Abbo entendeu a indireta. Tratou de se levantar e se recompor para seguir com o plano, mas não antes de retrucar com o leão:
– Você pode achar que não, mas é o mais orgulhoso dos leões. Bom, Imara já deve ter levado Ghofiri para o Quartel – ela disse, enquanto procurava sua juba. Quem a achou foi o leão, que enfiou a pelagem na cabeça da jovem.
– Sabe que o filhote não conseguirá cunhar prata, não é mesmo? Técnicos estudam anos para mexer com esse metal, não é só aquecer e cortar igual manteiga.
– Não sei o que é manteiga, também não encontrei nenhum técnico que conheça a chave do Prefeito.
– Ué – o leão de pijamas procurava seu uniforme de trabalho. Estava em um canto do quarto, uma pilha de roupas encardidas –, mas Tukufu disse que seus peritos tinham replicado a chave... Quem são esses peritos?
– Eu não faço ideia – A corça ajeitou sua gravata na frente do espelho. – Estou muito preocupada com Ghofiri... Infelizmente não pude ir com eles, só militares podem entrar nas instalações do Exército. Eu devia ter deixado o Ruffles ir, para ficar de olho em Imara... Mas aí ele poderia ser farejado... Eu realmente não sei se fiz bem...
Asani se aproximou por trás da corça no espelho, apoiando suas patas largas nos ombros estreitos dela:
– Provavelmente você fez bobagem – ele disse, ao contrário do que a jovem pensou que ouviria. – Mas vamos fazer um acordo desta vez, de seguir com o plano.
Naquela manhã, Abbo teria um encontro rápido com Tukufu para revisarem o texto que ele discursaria, em três dias, na Fábrica de Sabão.
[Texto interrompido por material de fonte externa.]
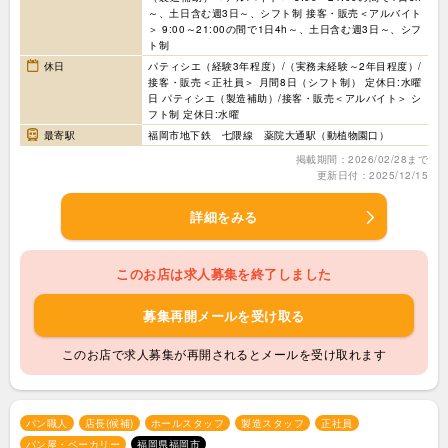
～、土日含む週3日～、シフト制 接客・販売＜アルバイト
＞ 9:00～21:00の間で1日4h～、土日含む週3日～、シフ
ト制
休日
パティシエ（経験3年程度）/（実務未経験～2年目程度）/
接客・販売＜正社員＞ 月間8日（シフト制） 定休日:水曜
日 パティシエ（製造補助）/接客・販売＜アルバイト＞ シ
フト制 定休日:水曜
最寄駅
福岡市地下鉄 七隈線 薬院大通駅（動植物園口）
掲載期間：2026/02/28まで
更新日付：2025/12/15
詳細をみる
このお店は求人募集を終了しました
募集再開メールを受け取る
このお店で求人募集が再開されるとメールを受け取れます
パン職人
店長(候補)
ホールスタッフ
製造スタッフ
正社員
パン屋・ベーカリー
福岡県福岡市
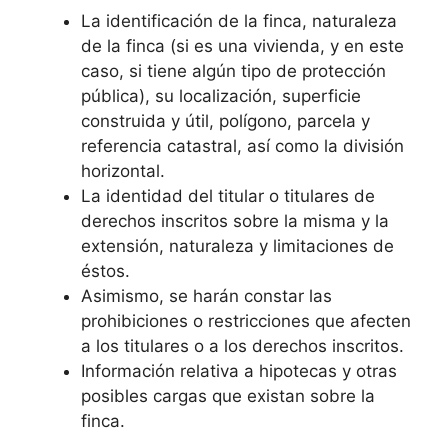
La identificación de la finca, naturaleza
de la finca (si es una vivienda, y en este
caso, si tiene algún tipo de protección
pública), su localización, superficie
construida y útil, polígono, parcela y
referencia catastral, así como la división
horizontal.
La identidad del titular o titulares de
derechos inscritos sobre la misma y la
extensión, naturaleza y limitaciones de
éstos.
Asimismo, se harán constar las
prohibiciones o restricciones que afecten
a los titulares o a los derechos inscritos.
Información relativa a hipotecas y otras
posibles cargas que existan sobre la
finca.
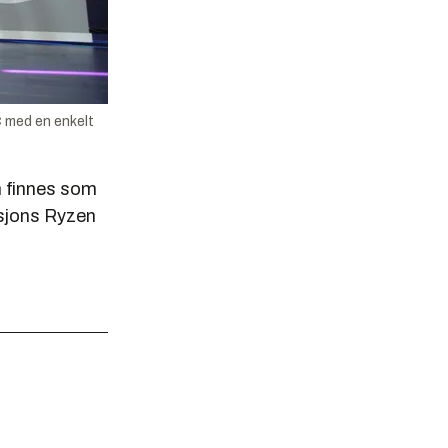
 med en enkelt
m finnes som
asjons Ryzen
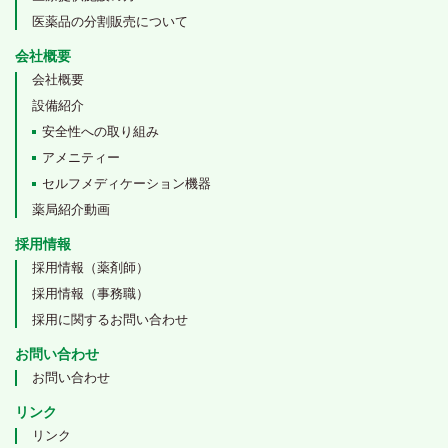
医薬品の分割販売について
会社概要
会社概要
設備紹介
安全性への取り組み
アメニティー
セルフメディケーション機器
薬局紹介動画
採用情報
採用情報（薬剤師）
採用情報（事務職）
採用に関するお問い合わせ
お問い合わせ
お問い合わせ
リンク
リンク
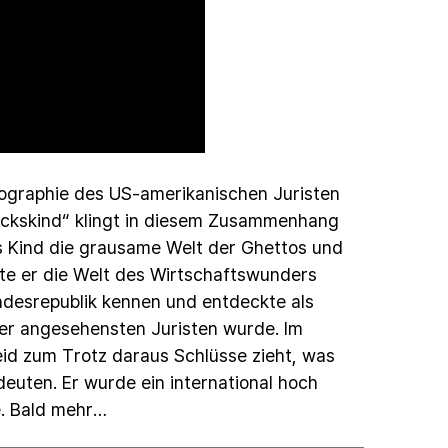
ographie
des
US-amerikanischen
Juristen
ückskind“
klingt
in
diesem
Zusammenhang
s
Kind
die
grausame
Welt
der
Ghettos
und
nte
er
die
Welt
des
Wirtschaftswunders
desrepublik
kennen
und
entdeckte
als
er
angesehensten
Juristen
wurde.
Im
eid
zum
Trotz
daraus
Schlüsse
zieht,
was
deuten.
Er
wurde
ein
international
hoch
.
Bald
mehr…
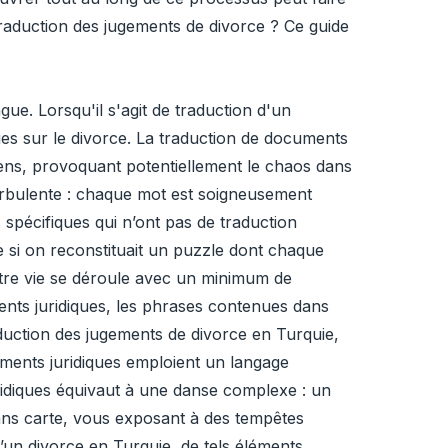
 traduction des jugements de divorce ? Ce guide
e. Lorsqu'il s'agit de traduction d'un
ques sur le divorce. La traduction de documents
sens, provoquant potentiellement le chaos dans
turbulente : chaque mot est soigneusement
 spécifiques qui n’ont pas de traduction
e si on reconstituait un puzzle dont chaque
votre vie se déroule avec un minimum de
ents juridiques, les phrases contenues dans
aduction des jugements de divorce en Turquie,
ocuments juridiques emploient un langage
ridiques équivaut à une danse complexe : un
sans carte, vous exposant à des tempêtes
’un divorce en Turquie, de tels éléments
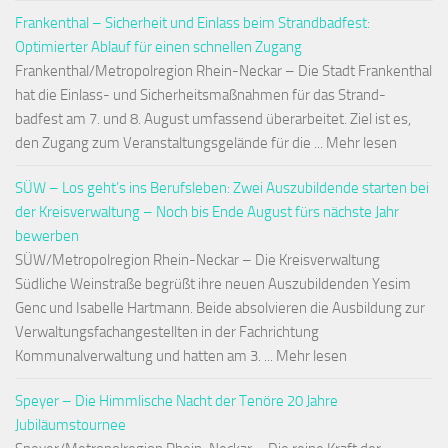
Frankenthal – Sicherheit und Einlass beim Strandbadfest:
Optimierter Ablauf für einen schnellen Zugang
Frankenthal/Metropolregion Rhein-Neckar – Die Stadt Frankenthal
hat die Einlass- und Sicherheitsmaßnahmen für das Strand-
badfest am 7. und 8. August umfassend überarbeitet. Ziel ist es,
den Zugang zum Veranstaltungsgelände für die ... Mehr lesen
SÜW – Los geht’s ins Berufsleben: Zwei Auszubildende starten bei
der Kreisverwaltung – Noch bis Ende August fürs nächste Jahr
bewerben
SÜW/Metropolregion Rhein-Neckar – Die Kreisverwaltung
Südliche Weinstraße begrüßt ihre neuen Auszubildenden Yesim
Genc und Isabelle Hartmann. Beide absolvieren die Ausbildung zur
Verwaltungsfachangestellten in der Fachrichtung
Kommunalverwaltung und hatten am 3. ... Mehr lesen
Speyer – Die Himmlische Nacht der Tenöre 20 Jahre
Jubiläumstournee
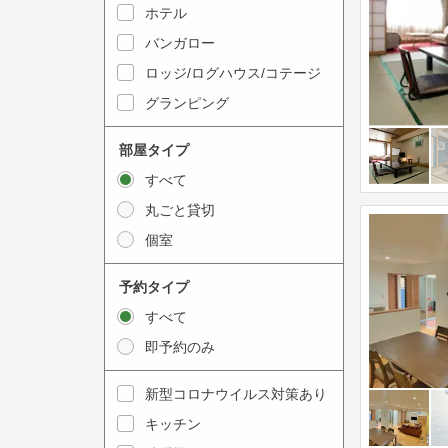
y
ホテル
i
t
n
バンガロー
o
t
ロッジ/ログハウス/コテージ
i
e
グランピング
n
r
t
a
部屋タイプ
e
c
すべて
r
t
丸ごと貸切
a
w
個室
c
i
t
t
予約タイプ
w
h
すべて
i
t
即予約のみ
t
h
h
e
新型コロナウイルス対策あり
t
c
キッチン
h
a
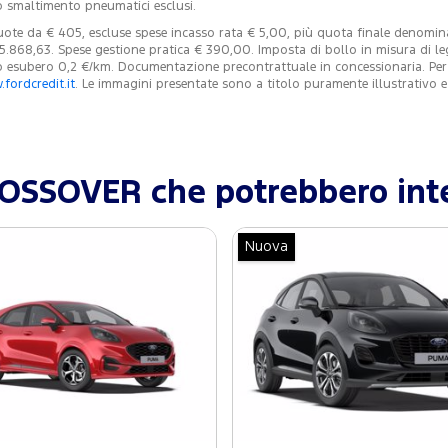
o smaltimento pneumatici esclusi.
ote da € 405, escluse spese incasso rata € 5,00, più quota finale denominat
25.868,63. Spese gestione pratica € 390,00. Imposta di bollo in misura di l
esubero 0,2 €/km. Documentazione precontrattuale in concessionaria. Per con
fordcredit.it
. Le immagini presentate sono a titolo puramente illustrativo
ROSSOVER che potrebbero inte
Nuova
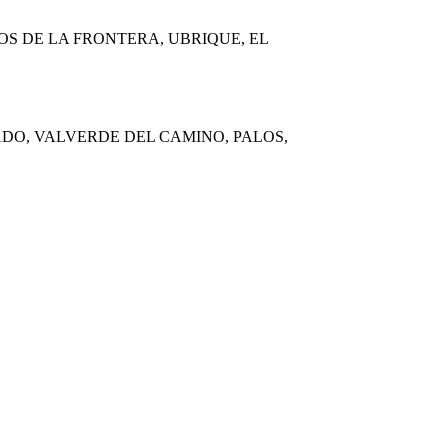
S DE LA FRONTERA, UBRIQUE, EL
DO, VALVERDE DEL CAMINO, PALOS,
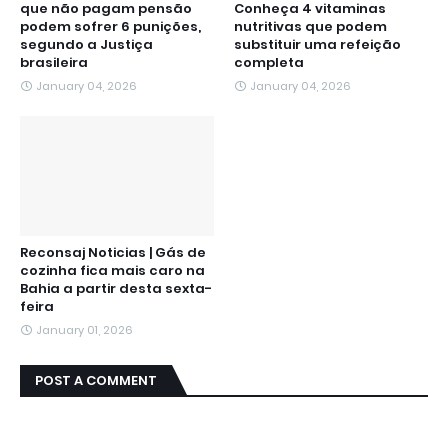
que não pagam pensão
Conheça 4 vitaminas
podem sofrer 6 punições,
nutritivas que podem
segundo a Justiça
substituir uma refeição
brasileira
completa
January 04, 2026
January 04, 2026
Reconsaj Noticias | Gás de
cozinha fica mais caro na
Bahia a partir desta sexta-
feira
January 01, 2026
POST A COMMENT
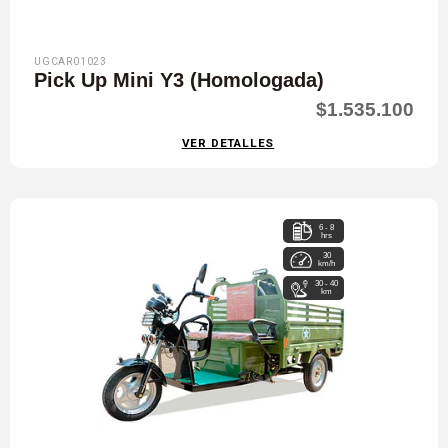
UGCAR01023
Pick Up Mini Y3 (Homologada)
$1.535.100
VER DETALLES
6 - 8
hrs
30
km/h
30 - 40
km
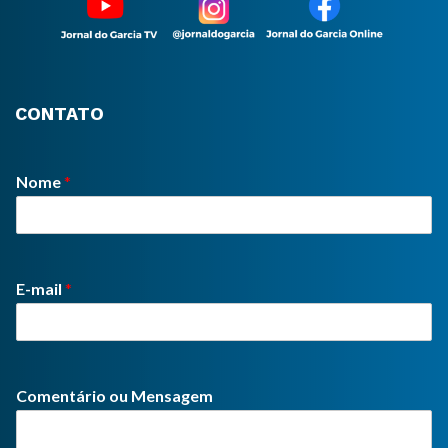
CONTATO
Nome
*
E-mail
*
Comentário ou Mensagem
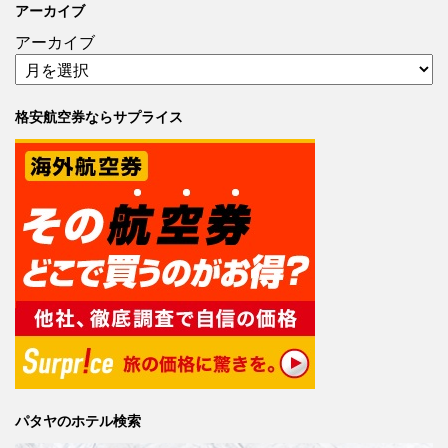
アーカイブ
アーカイブ
格安航空券ならサプライス
パタヤのホテル検索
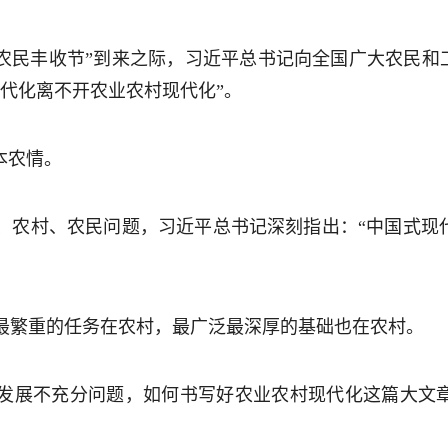
中国农民丰收节”到来之际，习近平总书记向全国广大农民和
代化离不开农业农村现代化”。
本农情。
、农村、农民问题，习近平总书记深刻指出：“中国式现
最繁重的任务在农村，最广泛最深厚的基础也在农村。
发展不充分问题，如何书写好农业农村现代化这篇大文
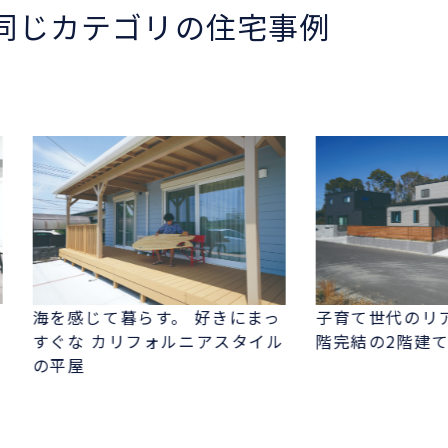
同じカテゴリの住宅事例
海を感じて暮らす。 好きにまっ
子育て世代のリ
すぐな カリフォルニアスタイル
階完結の2階建
の平屋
Estava quase tudo pronto para receber os civis: o percurso que eles visitariam estava limpo e bem iluminado; os prisioneiros no caminho haviam comido bem, nas semanas anteriores; os vazamentos visíveis foram tapados e os insetos obliterados. Tudo isso, claro, era faixada para que o ambiente não chocasse os visitantes, plantando a ideia de que a fábrica não era tão ruim, e que os leões infratores recebiam justiça, não punição.
– Isso está uma porcaria! – Tukufu brandiu, jogando as páginas de texto para o ar. Azizi se apressou em apanhá-las, dispensando o auxílio de Abbo com um gesto.
– Seus assessores já modificaram esse discurso 21 vezes, senhor – o leão perfumado tentava se justificar.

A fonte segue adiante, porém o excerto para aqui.